Saudi AI startup Humain secures up to $1.2B to expand AI infrastructure
Saudi Arabia just placed a massive bet on its AI future. State-backed startup Humain has secured a financing agreement of up to $1.2 billion from the kingdom’s National Infrastructure Fund, a move set to turbocharge the country’s AI and digital backbone. The deal, announced in Davos, lays out non-binding terms to build up to 250 megawatts of data center capacity, giving Humain the computing firepower it needs to serve customers at scale.
The timing isn’t random. Back in October, Humain revealed plans for “Humain 1,” a voice-controlled operating system that lets users talk to their computers rather than click through menus. Think less mouse, more conversation. The company sees it as a preview of how people will interact with machines going forward — more natural, more intuitive.
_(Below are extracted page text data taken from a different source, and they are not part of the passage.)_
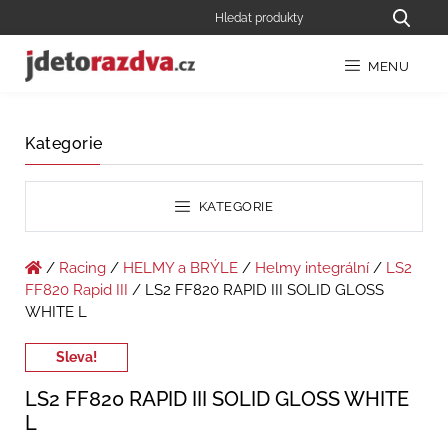
MENU
Kategorie
KATEGORIE
/
Racing
/
HELMY a BRÝLE
/
Helmy integrální
/
LS2
FF820 Rapid III
/ LS2 FF820 RAPID III SOLID GLOSS
WHITE L
Sleva!
LS2 FF820 RAPID III SOLID GLOSS WHITE
L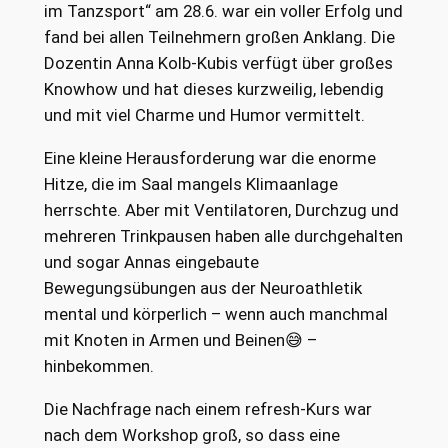
im Tanzsport“ am 28.6. war ein voller Erfolg und
fand bei allen Teilnehmern großen Anklang. Die
Dozentin Anna Kolb-Kubis verfügt über großes
Knowhow und hat dieses kurzweilig, lebendig
und mit viel Charme und Humor vermittelt.
Eine kleine Herausforderung war die enorme
Hitze, die im Saal mangels Klimaanlage
herrschte. Aber mit Ventilatoren, Durchzug und
mehreren Trinkpausen haben alle durchgehalten
und sogar Annas eingebaute
Bewegungsübungen aus der Neuroathletik
mental und körperlich – wenn auch manchmal
mit Knoten in Armen und Beinen😅 –
hinbekommen.
Die Nachfrage nach einem refresh-Kurs war
nach dem Workshop groß, so dass eine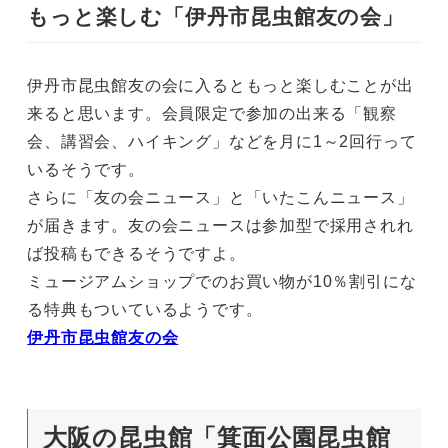
もっと楽しむ「伊丹市昆虫館友の会」
伊丹市昆虫館友の会に入るともっと楽しむことが出
来ると思います。会員限定で参加の出来る「観察
会、講習会、ハイキング」などを月に1～2回行って
いるそうです。
さらに「友の会ニュース」と「いたこんニュース」
が届きます。友の会ニュースは参加型で採用されれ
ば投稿もできるそうですよ。
ミュージアムショップでのお買い物が10％割引にな
る特典もついているようです。
伊丹市昆虫館友の会
大阪の昆虫館「箕面公園昆虫館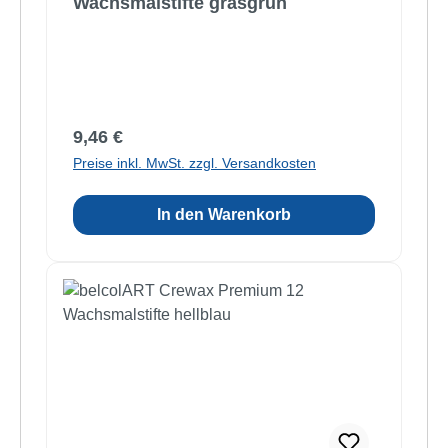
Wachsmalstifte grasgrün
Regulärer Preis:
9,46 €
Preise inkl. MwSt. zzgl. Versandkosten
In den Warenkorb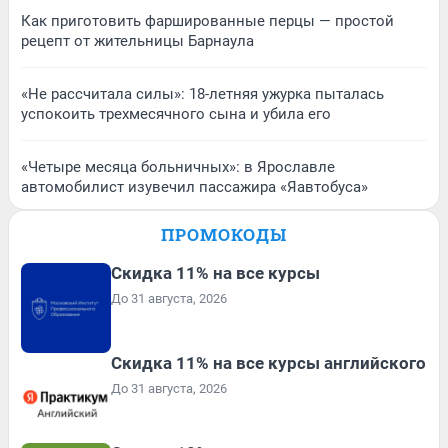
Как приготовить фаршированные перцы — простой
рецепт от жительницы Барнаула
«Не рассчитала силы»: 18-летняя ужурка пыталась
успокоить трехмесячного сына и убила его
«Четыре месяца больничных»: в Ярославле
автомобилист изувечил пассажира «Яавтобуса»
ПРОМОКОДЫ
Скидка 11% на все курсы
До 31 августа, 2026
Скидка 11% на все курсы английского
До 31 августа, 2026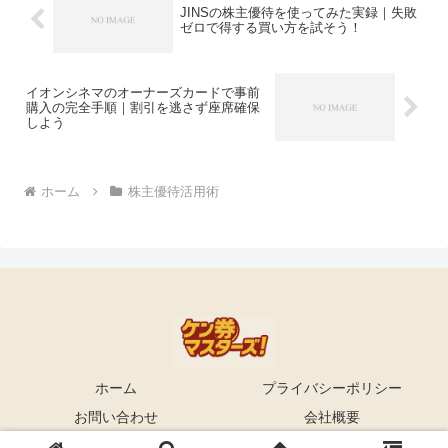
JINSの株主優待を使ってみた実録｜失敗
ゼロで得する買い方を試そう！
イオンシネマのオーナーズカードで事前
購入の完全手順｜割引を逃さず座席確保
しよう
ホーム
株主優待活用術
ホーム
プライバシーポリシー
お問い合わせ
会社概要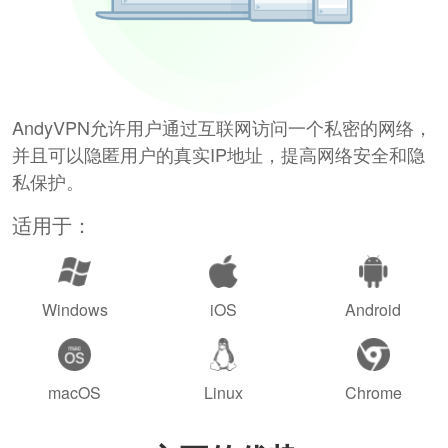
AndyVPN允许用户通过互联网访问一个私密的网络，
并且可以隐匿用户的真实IP地址，提高网络安全和隐
私保护。
适用于：
Windows
iOS
Android
macOS
Linux
Chrome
“Saudi Arabia’s National Infrastructure Fund and Humain, the kingdom’s artificial intelligence company, announced a financing agreement of up to $1.2 billion on Wednesday to support the expansion of AI and digital infrastructure in the country,” Reuters reported.
Humain is chaired by Crown Prince Mohammed bin Salman and led by CEO Tareq Amin, a former executive at Rakuten and NEOM. The message is clear: this isn’t a side project. The kingdom wants a seat at the global AI table, and Humain sits at the center of that push.
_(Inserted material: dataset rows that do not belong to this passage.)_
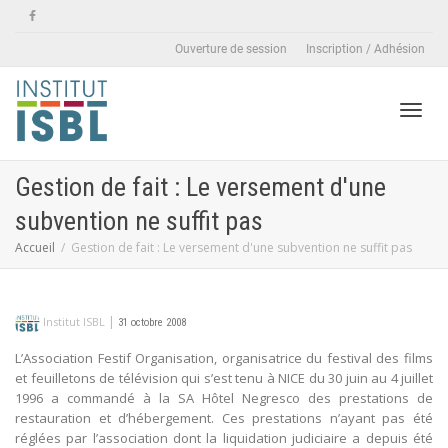
Ouverture de session
Inscription / Adhésion
Active
Gestion de fait : Le versement d'une
subvention ne suffit pas
naviga
Accueil
Gestion de fait : Le versement d'une subvention ne suffit pas
|
Institut ISBL
31 octobre 2008
L’Association Festif Organisation, organisatrice du festival des films
et feuilletons de télévision qui s’est tenu à NICE du 30 juin au 4 juillet
1996 a commandé à la SA Hôtel Negresco des prestations de
restauration et d’hébergement. Ces prestations n’ayant pas été
réglées par l’association dont la liquidation judiciaire a depuis été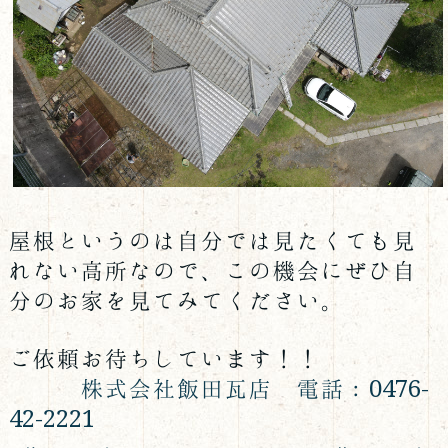
屋根というのは自分では見たくても見
れない高所なので、この機会にぜひ自
分のお家を見てみてください。
ご依頼お待ちしています！！
株式会社飯田瓦店 電話：0476-
42-2221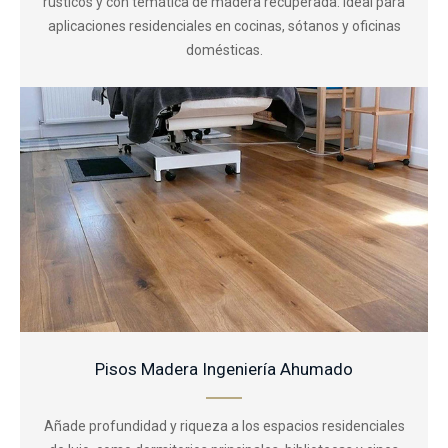
rústicos y con temática de madera recuperada. Ideal para
aplicaciones residenciales en cocinas, sótanos y oficinas
domésticas.
Pisos Madera Ingeniería Ahumado
Añade profundidad y riqueza a los espacios residenciales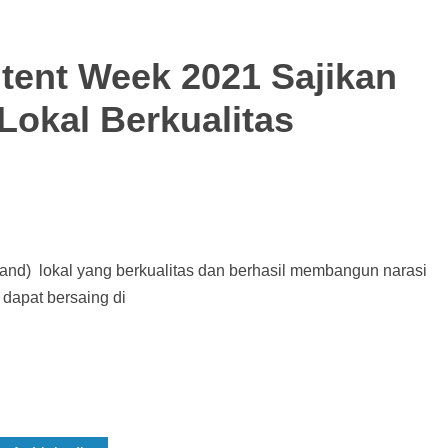
tent Week 2021 Sajikan
Lokal Berkualitas
rand) lokal yang berkualitas dan berhasil membangun narasi
 dapat bersaing di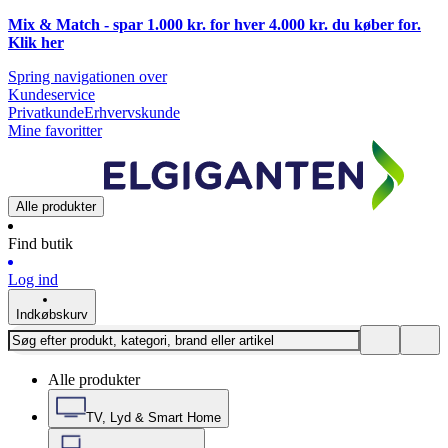
Mix & Match - spar 1.000 kr. for hver 4.000 kr. du køber for.
Klik
her
Spring navigationen over
Kundeservice
Privatkunde
Erhvervskunde
Mine favoritter
Alle produkter
Find butik
Log ind
Indkøbskurv
Alle produkter
TV, Lyd & Smart Home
From Oil to AI: Saudi Arabia Funds $1.2B Expansion of Humain’s Data Center Empire
Saudi Arabia has been racing to build out computing capacity as demand for AI workloads explodes worldwide. The goal stretches beyond technology. Officials want to reduce dependence on oil by growing new industries that can drive long-term economic activity. AI stands near the top of that list.
Founded last year and fully owned by the Public Investment Fund, Humain has already signed major partnerships. That includes deals with Elon Musk’s xAI and Blackstone-backed AirTrunk to develop data centers across the country. The company targets roughly 6 gigawatts of capacity by 2034, a level that would place Saudi Arabia among the world’s serious AI infrastructure hubs.
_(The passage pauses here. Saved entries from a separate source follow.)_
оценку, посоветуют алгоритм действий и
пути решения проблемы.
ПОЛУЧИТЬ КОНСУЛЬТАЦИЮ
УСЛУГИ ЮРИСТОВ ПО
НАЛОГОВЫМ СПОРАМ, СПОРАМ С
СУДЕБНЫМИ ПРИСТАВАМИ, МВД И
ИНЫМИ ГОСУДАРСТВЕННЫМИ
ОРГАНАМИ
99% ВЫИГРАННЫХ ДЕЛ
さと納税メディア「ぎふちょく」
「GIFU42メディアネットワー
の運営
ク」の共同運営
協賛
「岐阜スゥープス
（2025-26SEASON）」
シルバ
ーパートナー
Infra, part of the National Development Fund, plans to go further. Alongside Humain, it will explore launching a dedicated AI data center investment platform. The idea is to attract both global and regional institutional investors eager to back the next wave of AI growth in the Middle East.
Behind the scenes, Humain is thinking big. The company wants to build massive AI factories over the next five years, each capable of delivering up to 500 megawatts of compute. That means hundreds of thousands of Nvidia GPUs humming away, training models, running applications, and supporting enterprise clients.
This deal adds another signal that Saudi Arabia’s AI ambitions are real, well-funded, and moving fast. With deep sovereign backing, heavyweight leadership, and a growing list of partners, Humain is shaping up as the backbone of the kingdom’s AI strategy — from data centers to software, all under one roof.